Quanto invece alla possibilità della violenza, è purtroppo quella auspicata da molti "contabili della morte", perché la produzione e il commercio delle armi figurano tra le voci principali nei PIL dei paesi più sviluppati.

Soltanto lo scorso anno, infatti, gli Stati hanno speso ca. 1500 miliardi di dollari in armi, con un incremento del 45% nell'arco degli ultimi 10 anni. 1500 miliardi in un anno! Mentre, secondo l'Organizzazione Mondiale della Sanità, ne servirebbero appena 13 per garantire cibo e salute alle popolazioni più povere del mondo: 13 miliardi che i cosiddetti "Grandi" non riescono però a trovare!

Riassumendo per capitoli, quindi, le voci più critiche nel vocabolario dei Diritti sono appunto la Fame, la Sete, i Bisogni primari, lo status di Straniero, il diritto alla Salute e l'essere Prigionieri (anche "solo" della violenza). Se ci pensate, sono esattamente le 5 cose su cui - secondo Gesù, nella parabola di Mt 25 - saremo chiamati in giudizio, nel giorno del Figlio dell'Uomo!
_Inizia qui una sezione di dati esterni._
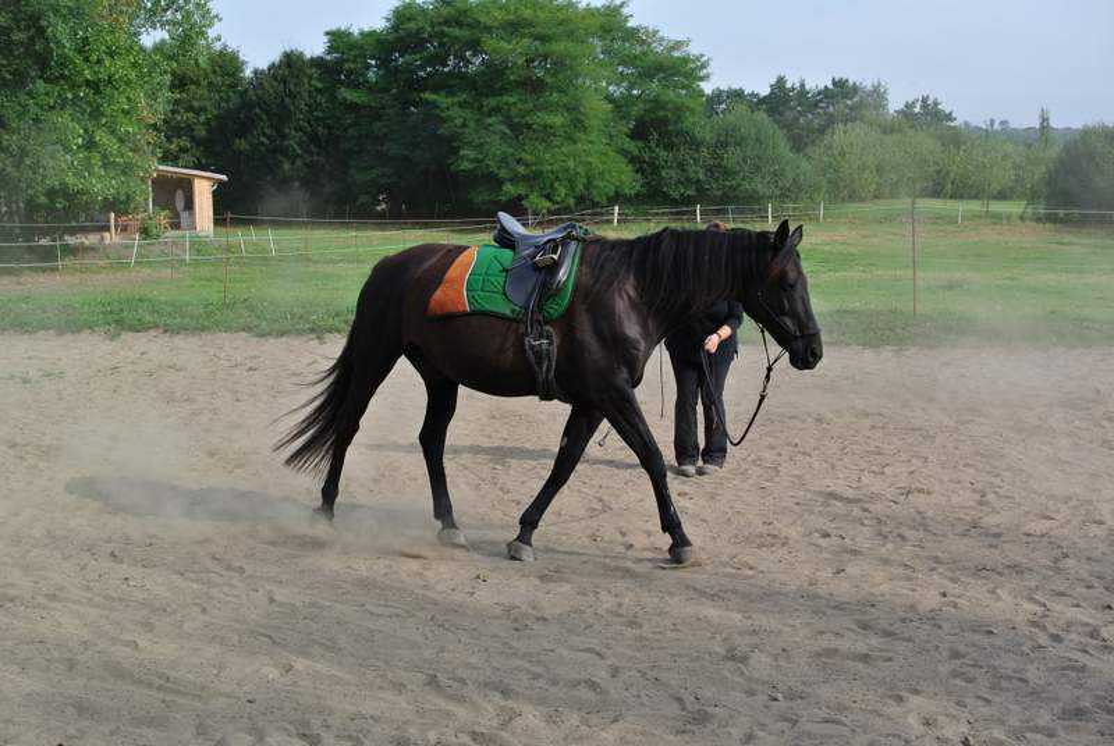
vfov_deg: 27.6
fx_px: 1518
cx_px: 557
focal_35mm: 49
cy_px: 373
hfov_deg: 40.3
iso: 100
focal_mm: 18.5
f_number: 4.5
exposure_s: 1/500
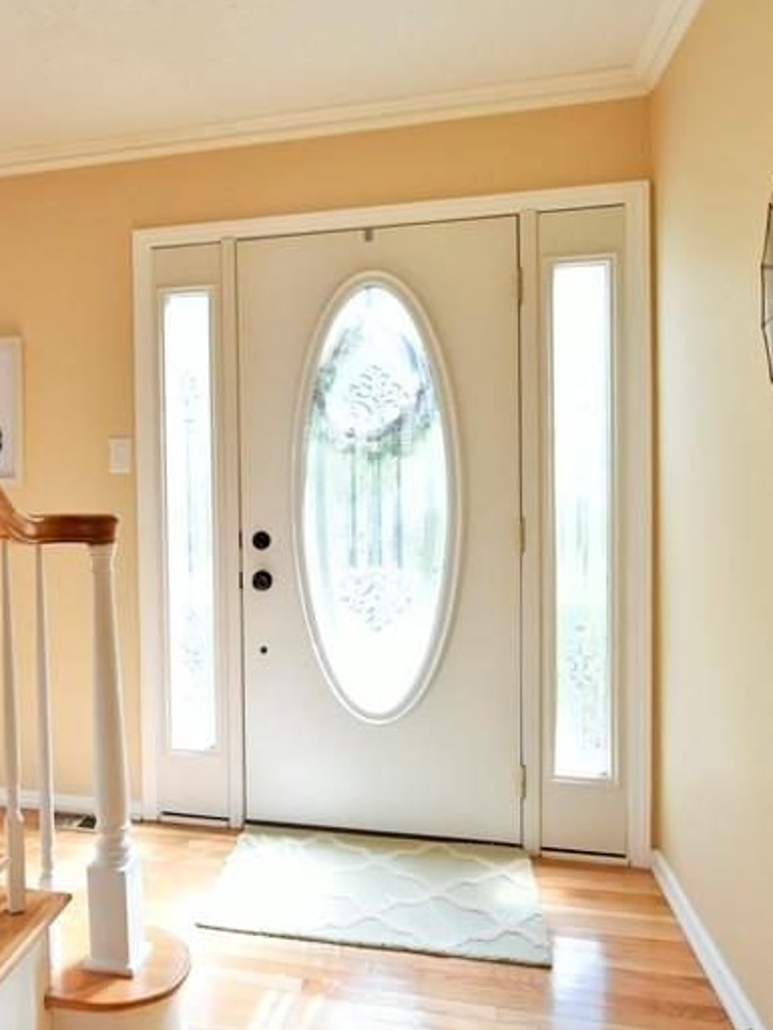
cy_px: 497
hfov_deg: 49.6
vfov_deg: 65.3
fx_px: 804
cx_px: 205
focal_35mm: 27
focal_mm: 12
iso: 640
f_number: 3.5
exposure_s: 1/200
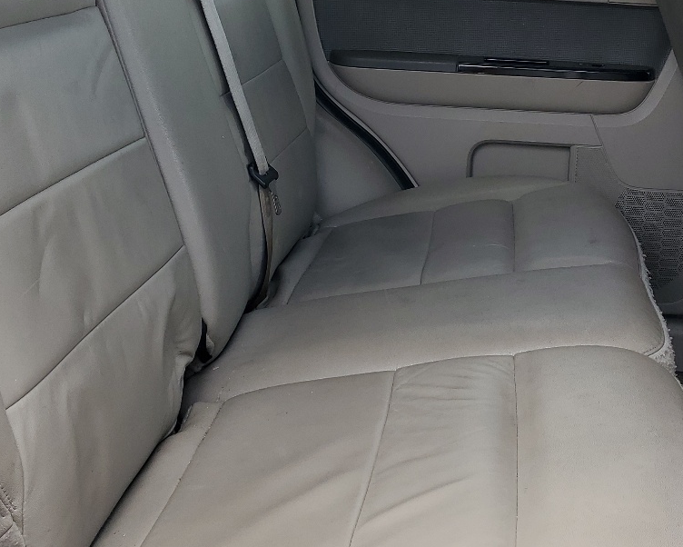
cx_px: 357
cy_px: 126
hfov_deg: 34.7
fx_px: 1092
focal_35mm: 54
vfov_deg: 27.7
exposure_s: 1/312
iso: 50
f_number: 1.5
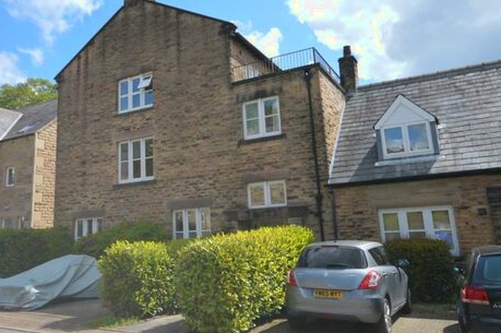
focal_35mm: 30
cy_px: 147
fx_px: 414
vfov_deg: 43.8
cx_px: 217
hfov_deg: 62.1
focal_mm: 13
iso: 100
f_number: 7.1
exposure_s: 1/200
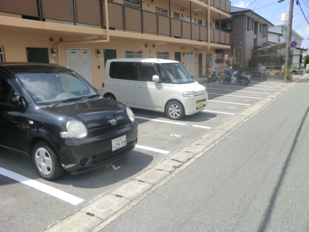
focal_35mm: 29
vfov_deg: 48.2
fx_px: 259
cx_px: 154
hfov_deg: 61.7
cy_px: 116
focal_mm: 5.2
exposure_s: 1/500
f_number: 3.5
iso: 80
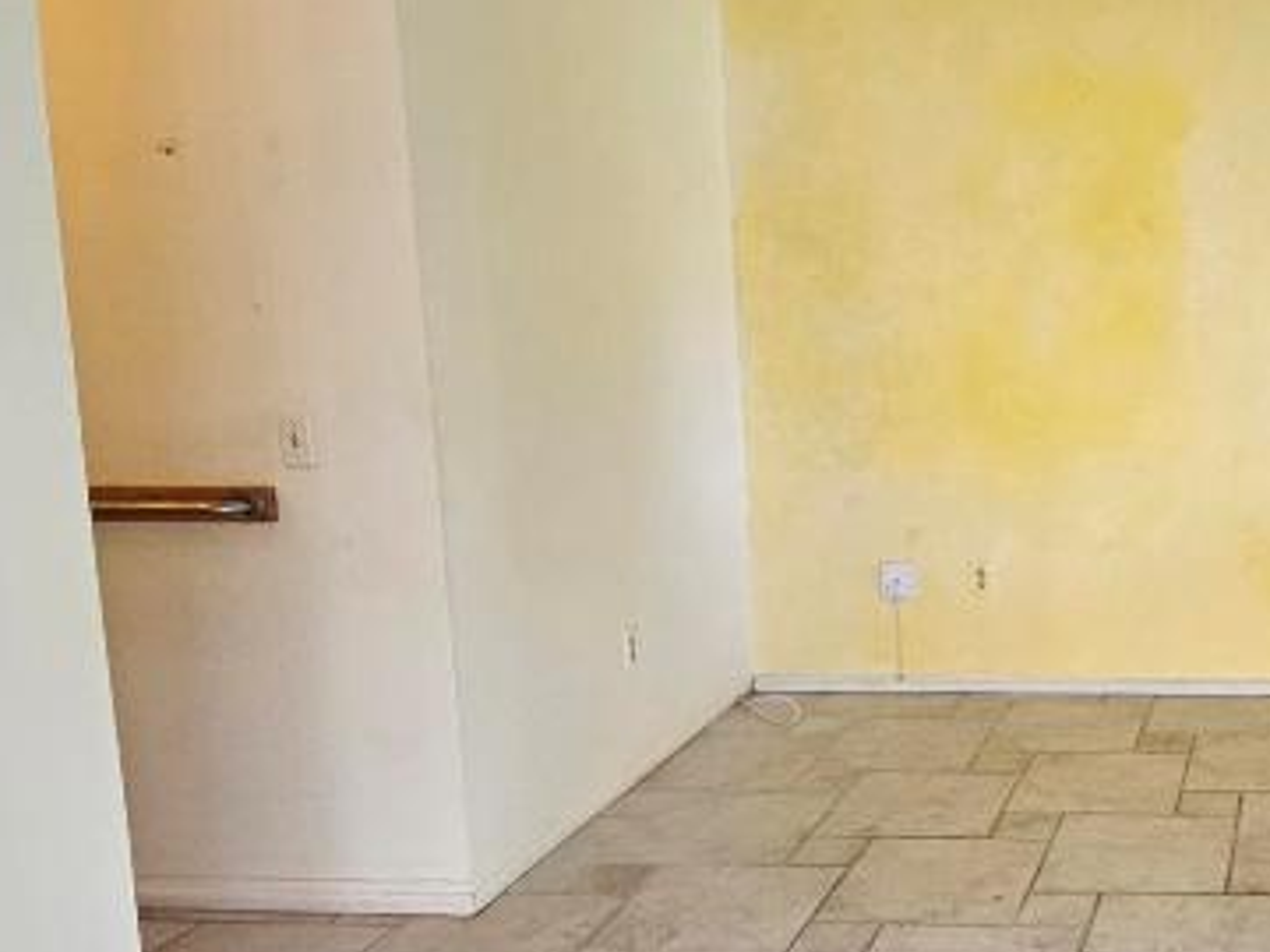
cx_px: 1238
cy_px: 388
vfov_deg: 38.5
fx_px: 1357
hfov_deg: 43.7
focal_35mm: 37
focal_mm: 2.2
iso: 160
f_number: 2.2
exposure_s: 1/60
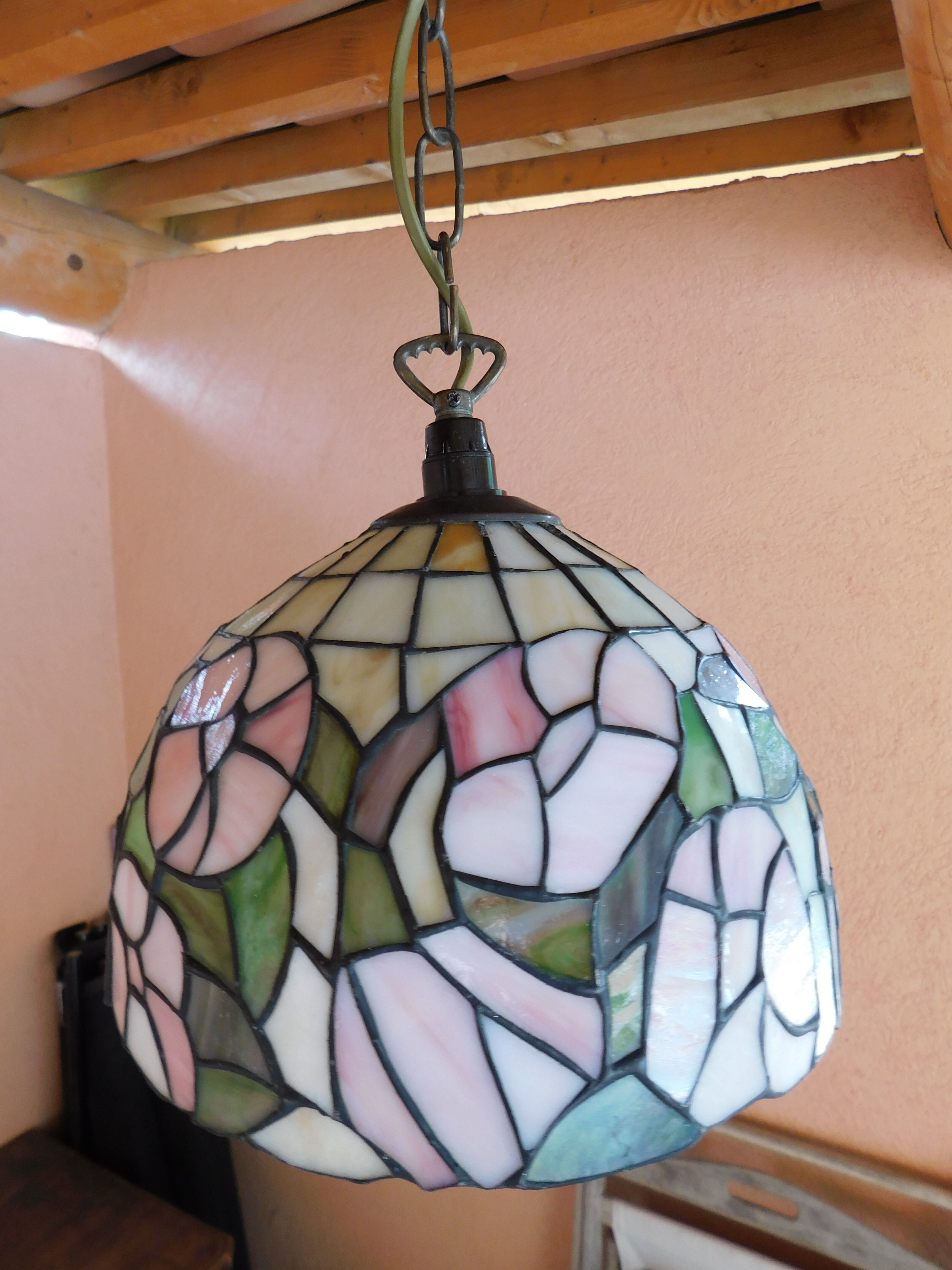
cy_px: 635
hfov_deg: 58.9
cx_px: 476
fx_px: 843
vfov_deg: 73.9
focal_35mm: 23
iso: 140
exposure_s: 1/30
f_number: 3
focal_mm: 4
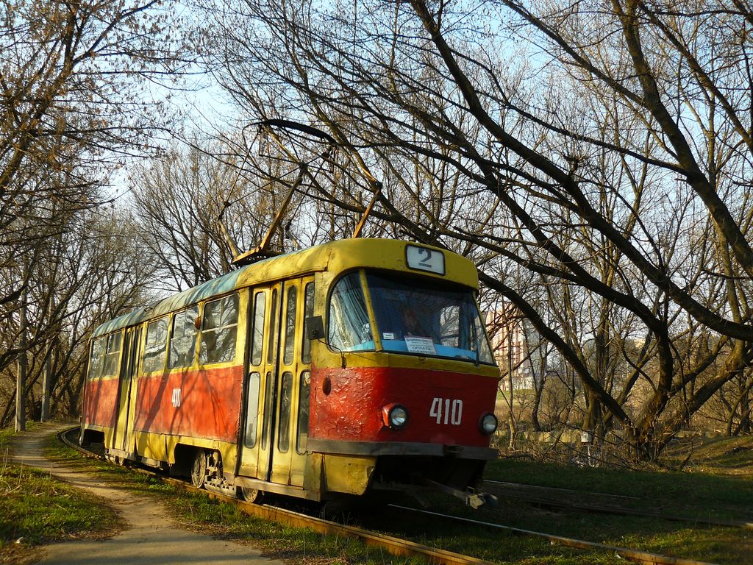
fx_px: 783
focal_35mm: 36
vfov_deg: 39.7
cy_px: 282
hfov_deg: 51.4
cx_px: 376
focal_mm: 6
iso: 100
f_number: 2.8
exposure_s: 1/400
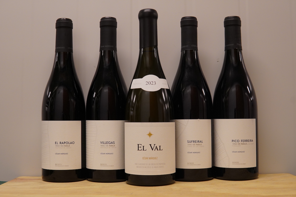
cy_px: 98
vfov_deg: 29.9
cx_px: 148
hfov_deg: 43.6
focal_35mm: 45
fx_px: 370
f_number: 6.3
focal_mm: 30
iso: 1000
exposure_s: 1/50
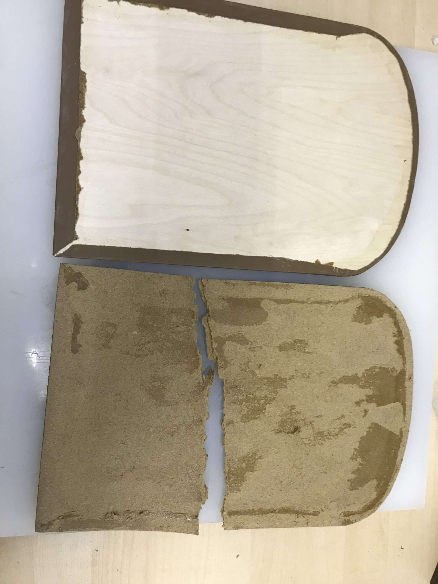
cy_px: 292
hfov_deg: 49.7
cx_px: 219
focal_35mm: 28
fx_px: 472
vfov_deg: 63.4
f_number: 1.8
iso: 40
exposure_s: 1/17
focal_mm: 3.99
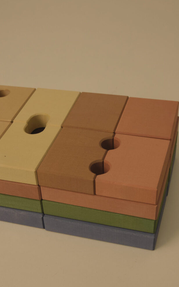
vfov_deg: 37.1
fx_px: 422
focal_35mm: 54
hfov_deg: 23.9
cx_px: 60
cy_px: 195
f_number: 7.1
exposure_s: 1/250
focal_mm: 23
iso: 800
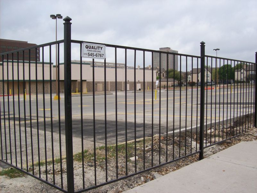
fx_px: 267
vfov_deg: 39.6
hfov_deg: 51.4
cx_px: 128
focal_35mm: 36
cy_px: 96
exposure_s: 1/370
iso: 80
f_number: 4.8
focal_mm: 6
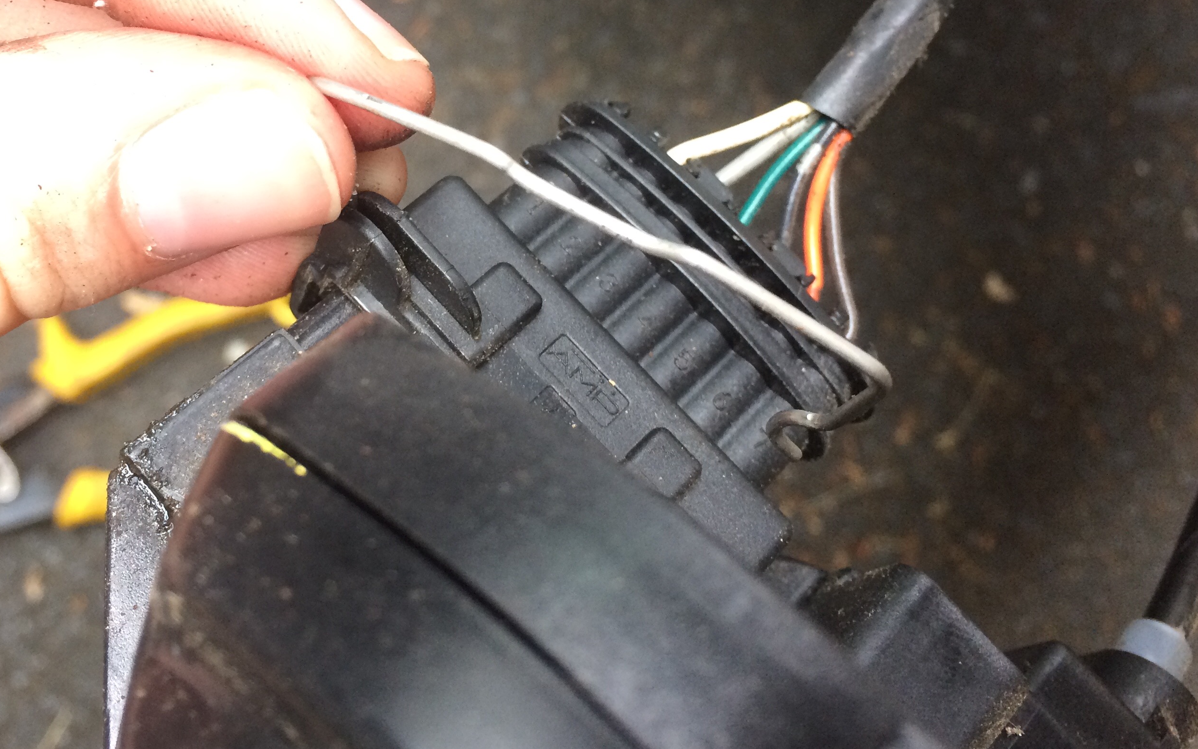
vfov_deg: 31.6
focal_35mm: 40
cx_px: 464
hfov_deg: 48.9
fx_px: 1306
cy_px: 211
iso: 64
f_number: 2.2
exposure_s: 1/30
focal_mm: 4.15
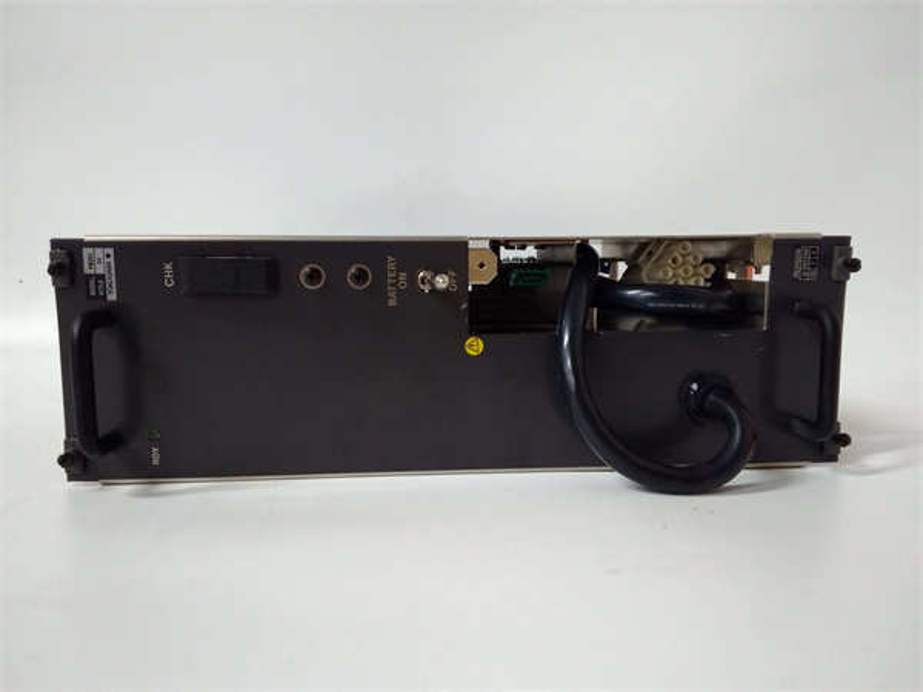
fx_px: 720
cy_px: 346
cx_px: 462
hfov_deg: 65.3
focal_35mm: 27
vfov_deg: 51.4
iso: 617
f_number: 2
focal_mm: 3.79
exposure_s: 1/33
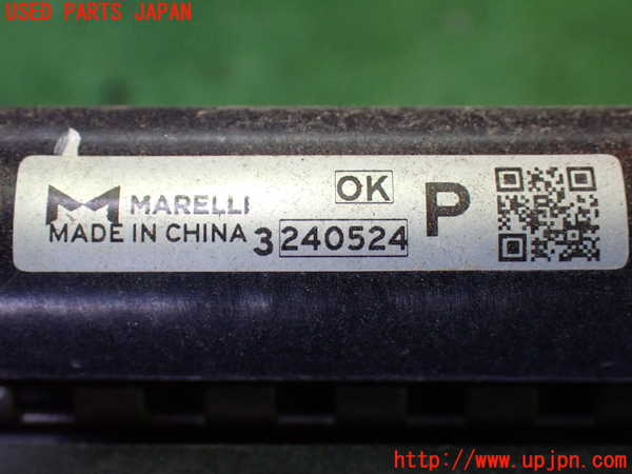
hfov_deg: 40.4
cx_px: 316
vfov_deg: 30.9
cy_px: 237
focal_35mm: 47
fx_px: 858
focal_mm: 8.4
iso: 800
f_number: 3.1
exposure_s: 1/60
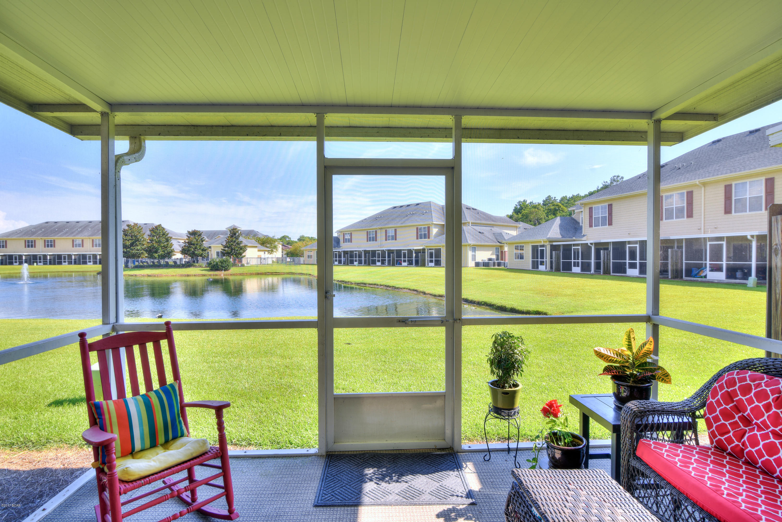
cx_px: 391
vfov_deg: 64.6
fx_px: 413
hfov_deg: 86.9
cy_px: 261
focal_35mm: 19
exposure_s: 1/30
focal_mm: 19
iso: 64
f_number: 8
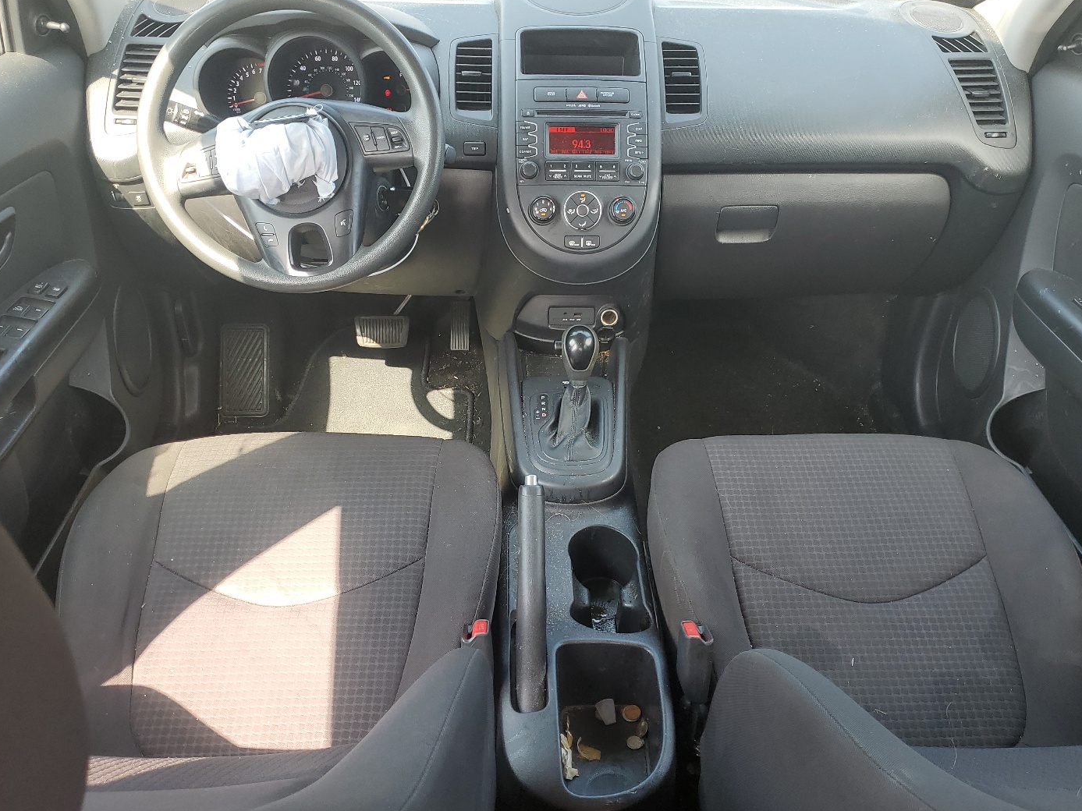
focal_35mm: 30
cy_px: 425
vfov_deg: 46.8
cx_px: 551
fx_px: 938
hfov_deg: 60.0
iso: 50
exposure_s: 1/141
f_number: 1.5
Capite bene allora perché - pur non mancando ragioni validissime per rivendicare il rispetto dei Diritti di tutti e degli stranieri in particolare, anche solo da un punto di vista civico, economico e politico... - da cristiani abbiamo un motivo ben più costringente: non è soltanto questione di giustizia, ma di fede. O meglio: proprio perché riguarda la giustizia e la carità, ne va della fede!

Certo, a volte più che di vero egoismo si tratta forse di paura.

Non è difficile, infatti, ascoltare frasi del tipo: "La gente, in fondo, non è cattiva; parla così perché ha paura". Ma nemmeno in questo caso possiamo dimenticare il rimprovero di Gesù a Pietro, impaurito perché sul punto di affondare: "Uomo di poca fede, perché hai dubitato?" (Mt 14,31). E ai discepoli, terrorizzati dalla tempesta sul mare: "Dov'è la vostra fede?" (Lc 8,25).

Dov'è la nostra fede? Ecco il punto cruciale! Perché non soltanto sarà in forza di essa che sapremo obbedire al comando di Dio: "Non lederai il diritto dello straniero", ma sarà anche la sola a poterci liberare da tutte le nostre paure.